Размер шрифта
-
+

11 встреч. Интервью с современниками - стр. 2

А так как жилья не было, то я жил в здании штаба. Это был барак, а в нем была коморка. Там раньше уборщицы держали инвентарь. И в этом подсобном помещении поставили три кровати для меня, жены и двоих наших детей.

– Что же этот комплекс делал?

– Строил атомные объекты. Там потом в этой пустыне был построен новый город Навои. Красавец-город. Когда первые дома построили, мы все ждали. Мне в самом начале строительства обещали комнату в одном из двух первых домов, и я ждал, ох как я ждал – вот-вот будет, вот-вот будет.

А когда их построили, то все вокруг оцепили и стали эти дома взрывать.

И взывали их до тех пор, пока полностью все не развалилось, а мы стояли и чуть не плакали. Оказывается, их испытывали на землетрясение, при какой силе землетрясения они развалятся, чтобы потом строить устойчивые дома. Затем опять началось строительство, построили новые дома, мне там дали квартиру. Вечером сказали: вот тебе квартира. Я так обрадовался. Я не стал ждать утра. Я ночью перебрался в эту квартиру, чтобы ее не занял кто-нибудь другой, а утром генерал– лейтенант Зарапетян, дважды Герой Социалистического труда, возглавлявший эту контору, мне и говорит, что пришел приказ о моем переводе в Москву – вот такая история.

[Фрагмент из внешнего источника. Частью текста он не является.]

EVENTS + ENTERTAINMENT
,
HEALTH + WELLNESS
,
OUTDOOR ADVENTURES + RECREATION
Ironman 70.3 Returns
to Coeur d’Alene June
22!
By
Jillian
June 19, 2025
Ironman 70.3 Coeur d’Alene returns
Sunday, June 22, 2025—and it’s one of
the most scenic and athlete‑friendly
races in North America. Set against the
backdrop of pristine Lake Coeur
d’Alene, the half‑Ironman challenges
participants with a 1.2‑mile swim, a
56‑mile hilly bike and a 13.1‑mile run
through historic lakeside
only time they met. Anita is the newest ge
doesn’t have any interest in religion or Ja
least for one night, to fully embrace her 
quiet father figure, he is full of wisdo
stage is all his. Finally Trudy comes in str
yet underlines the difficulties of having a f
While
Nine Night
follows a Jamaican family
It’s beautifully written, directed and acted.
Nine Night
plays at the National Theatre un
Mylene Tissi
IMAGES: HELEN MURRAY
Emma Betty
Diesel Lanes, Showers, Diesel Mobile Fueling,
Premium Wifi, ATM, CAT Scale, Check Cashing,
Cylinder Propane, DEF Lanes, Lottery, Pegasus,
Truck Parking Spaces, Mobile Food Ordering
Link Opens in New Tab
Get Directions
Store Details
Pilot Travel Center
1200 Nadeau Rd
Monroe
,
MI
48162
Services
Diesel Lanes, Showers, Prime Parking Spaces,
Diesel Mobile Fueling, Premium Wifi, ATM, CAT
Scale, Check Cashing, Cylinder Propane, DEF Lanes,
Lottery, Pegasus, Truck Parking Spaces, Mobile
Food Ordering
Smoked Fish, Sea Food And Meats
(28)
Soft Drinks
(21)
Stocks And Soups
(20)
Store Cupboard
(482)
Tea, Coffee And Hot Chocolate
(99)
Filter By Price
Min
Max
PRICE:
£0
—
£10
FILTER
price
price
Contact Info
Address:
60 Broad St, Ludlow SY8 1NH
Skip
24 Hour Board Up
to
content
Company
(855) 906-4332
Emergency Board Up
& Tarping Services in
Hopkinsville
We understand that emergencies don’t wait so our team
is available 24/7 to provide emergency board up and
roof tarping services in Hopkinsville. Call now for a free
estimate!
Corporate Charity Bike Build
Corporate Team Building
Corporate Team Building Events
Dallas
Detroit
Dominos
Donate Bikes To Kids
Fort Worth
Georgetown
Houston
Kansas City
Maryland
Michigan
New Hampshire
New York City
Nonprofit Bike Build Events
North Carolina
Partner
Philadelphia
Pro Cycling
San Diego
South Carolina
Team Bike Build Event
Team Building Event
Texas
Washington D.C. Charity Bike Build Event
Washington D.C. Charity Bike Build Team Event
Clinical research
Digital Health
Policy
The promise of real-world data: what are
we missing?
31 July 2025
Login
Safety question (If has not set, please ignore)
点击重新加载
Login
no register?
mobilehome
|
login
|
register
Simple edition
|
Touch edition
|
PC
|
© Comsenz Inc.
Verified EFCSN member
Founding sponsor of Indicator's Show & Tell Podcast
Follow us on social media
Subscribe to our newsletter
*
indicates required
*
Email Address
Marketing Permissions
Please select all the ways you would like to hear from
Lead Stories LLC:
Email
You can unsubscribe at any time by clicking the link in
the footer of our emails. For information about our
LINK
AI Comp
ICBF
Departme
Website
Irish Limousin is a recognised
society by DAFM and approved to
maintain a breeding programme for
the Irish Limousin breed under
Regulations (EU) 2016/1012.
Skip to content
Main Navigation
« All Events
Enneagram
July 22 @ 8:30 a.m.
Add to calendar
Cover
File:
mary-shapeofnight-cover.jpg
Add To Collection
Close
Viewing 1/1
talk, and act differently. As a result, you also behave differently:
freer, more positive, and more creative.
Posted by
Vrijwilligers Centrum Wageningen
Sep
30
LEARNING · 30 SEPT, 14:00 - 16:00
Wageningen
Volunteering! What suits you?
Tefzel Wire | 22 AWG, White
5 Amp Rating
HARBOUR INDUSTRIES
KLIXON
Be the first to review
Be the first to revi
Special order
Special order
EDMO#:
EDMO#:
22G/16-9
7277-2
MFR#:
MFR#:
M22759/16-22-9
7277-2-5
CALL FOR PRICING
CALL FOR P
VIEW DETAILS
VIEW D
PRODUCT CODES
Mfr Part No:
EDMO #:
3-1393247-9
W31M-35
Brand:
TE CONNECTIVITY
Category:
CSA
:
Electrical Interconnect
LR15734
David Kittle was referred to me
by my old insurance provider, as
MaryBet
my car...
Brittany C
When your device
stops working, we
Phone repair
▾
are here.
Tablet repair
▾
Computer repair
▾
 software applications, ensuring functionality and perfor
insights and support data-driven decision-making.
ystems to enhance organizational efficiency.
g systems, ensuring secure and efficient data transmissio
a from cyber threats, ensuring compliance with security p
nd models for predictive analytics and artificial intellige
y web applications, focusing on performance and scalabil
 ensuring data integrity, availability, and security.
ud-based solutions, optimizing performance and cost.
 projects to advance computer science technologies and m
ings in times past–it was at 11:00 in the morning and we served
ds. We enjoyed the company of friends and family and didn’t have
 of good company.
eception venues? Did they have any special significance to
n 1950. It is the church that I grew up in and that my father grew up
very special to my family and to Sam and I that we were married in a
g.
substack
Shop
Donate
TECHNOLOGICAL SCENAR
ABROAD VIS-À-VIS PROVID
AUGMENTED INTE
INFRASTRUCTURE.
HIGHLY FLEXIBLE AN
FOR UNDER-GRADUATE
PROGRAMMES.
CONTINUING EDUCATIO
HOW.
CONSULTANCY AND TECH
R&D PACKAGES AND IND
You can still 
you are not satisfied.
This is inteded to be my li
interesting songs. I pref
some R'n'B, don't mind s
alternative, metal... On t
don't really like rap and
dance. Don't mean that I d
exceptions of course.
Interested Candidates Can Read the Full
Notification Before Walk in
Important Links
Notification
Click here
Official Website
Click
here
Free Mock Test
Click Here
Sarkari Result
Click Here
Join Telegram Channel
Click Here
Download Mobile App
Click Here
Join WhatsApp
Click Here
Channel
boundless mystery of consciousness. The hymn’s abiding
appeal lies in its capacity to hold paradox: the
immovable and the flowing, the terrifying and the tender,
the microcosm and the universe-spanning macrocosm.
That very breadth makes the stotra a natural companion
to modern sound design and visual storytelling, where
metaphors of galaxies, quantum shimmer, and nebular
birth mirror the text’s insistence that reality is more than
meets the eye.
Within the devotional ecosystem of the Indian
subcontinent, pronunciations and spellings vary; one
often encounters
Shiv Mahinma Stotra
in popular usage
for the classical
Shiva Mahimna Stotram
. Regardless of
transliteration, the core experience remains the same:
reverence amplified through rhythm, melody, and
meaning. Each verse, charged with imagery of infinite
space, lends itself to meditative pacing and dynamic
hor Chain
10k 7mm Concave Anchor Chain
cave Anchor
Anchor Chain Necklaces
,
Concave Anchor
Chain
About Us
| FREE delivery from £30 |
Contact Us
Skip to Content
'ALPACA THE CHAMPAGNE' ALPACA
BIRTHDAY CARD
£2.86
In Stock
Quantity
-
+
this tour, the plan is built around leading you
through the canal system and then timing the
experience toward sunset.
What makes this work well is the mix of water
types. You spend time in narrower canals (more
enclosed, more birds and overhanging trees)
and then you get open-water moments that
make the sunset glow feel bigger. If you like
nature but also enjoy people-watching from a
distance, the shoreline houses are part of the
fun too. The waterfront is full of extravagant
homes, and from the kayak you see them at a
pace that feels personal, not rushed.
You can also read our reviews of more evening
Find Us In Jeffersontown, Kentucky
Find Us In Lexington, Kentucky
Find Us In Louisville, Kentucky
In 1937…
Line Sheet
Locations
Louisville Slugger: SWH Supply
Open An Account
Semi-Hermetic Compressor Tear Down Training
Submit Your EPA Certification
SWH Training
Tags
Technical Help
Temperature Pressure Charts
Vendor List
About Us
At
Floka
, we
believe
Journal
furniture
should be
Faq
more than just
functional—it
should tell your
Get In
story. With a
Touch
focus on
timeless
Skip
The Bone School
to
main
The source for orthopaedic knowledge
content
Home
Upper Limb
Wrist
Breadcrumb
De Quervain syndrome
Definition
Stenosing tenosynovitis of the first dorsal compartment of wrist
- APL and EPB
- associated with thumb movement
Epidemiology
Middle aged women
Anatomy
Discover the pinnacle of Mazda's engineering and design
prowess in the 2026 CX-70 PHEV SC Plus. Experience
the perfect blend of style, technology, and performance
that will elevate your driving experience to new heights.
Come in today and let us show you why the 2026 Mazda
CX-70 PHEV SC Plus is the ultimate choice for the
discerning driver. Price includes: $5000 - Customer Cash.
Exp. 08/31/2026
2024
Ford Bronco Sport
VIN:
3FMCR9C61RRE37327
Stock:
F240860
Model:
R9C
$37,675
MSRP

Так что я опять собирал свои вещи…

Зарапетян был хороший человек и ко мне относился по-доброму. Он каждый день проходил мимо той конурки, где я жил, – все это в штабе же, и вот он каждый раз говорил, как ему неудобно, что я в таких условиях. А перевели меня в Подмосковье в качестве замполита батальона обеспечения, здесь в Дубне построили огромный синхрофазотрон. Он до сих пор работает.

– А потом?

– А потом из Дубны меня перевели в Академию им. Гагарина преподавать социально– экономические дисциплины. А я писал. Я писал всем, что я боевой офицер, и что же это такое, и одновременно я писал кандидатскую диссертацию по развивающимся странам. И моя докторская диссертация тоже была на эту тему. Тогда же я освоил и дари. Я же по национальности осетин. А дари и осетинский язык очень созвучны, поэтому некоторые вещи я понимал сразу. И вот я выучил дари, а затем и фарси. Не очень здорово, конечно, но я понимал.

А в 1977 году я – заместитель начальника кафедры – попал в Афганистан. Меня туда направили в качестве военного советника. Когда я туда приехал, то сразу, увидев, что мы там делаем, я подумал, что не то мы делаем, не то.

С нашими противниками надо не столько воевать, сколько договариваться. А потом меня взял себе разведцентр. Подчинялся я только главному военному советнику – генералу армии Сорокину и начальнику разведки – генералу Клименко, и больше никому. Даже члену Военного совета я не мог сказать, где был и что делал. Вызывает он меня и говорит: «Где вы были? Я вас целую неделю искал!» – а я ему говорю: «Да здесь я был!» – ну не мог я ему сказать, где я был. Я ходил в разведку с полным переодеванием и бородой, как настоящий душман. В разных местах я был разным. Но чаще всего я представлялся глухонемым. О чем речь шла, я понимал, конечно, но делал вид, что ничего не слышу. Это очень сложная штука. Это такое напряжение душевных сил. Я потом неделю после возвращения в себя прийти не мог.

– То есть вы знаете язык глухонемых?

– Нет. Я не знаю языка глухонемых. И афганцы не знают. Я им на пальцах что-то показывал, что, мол, кишлак разбили, вот я иду, никого у меня нет. Дурака валял.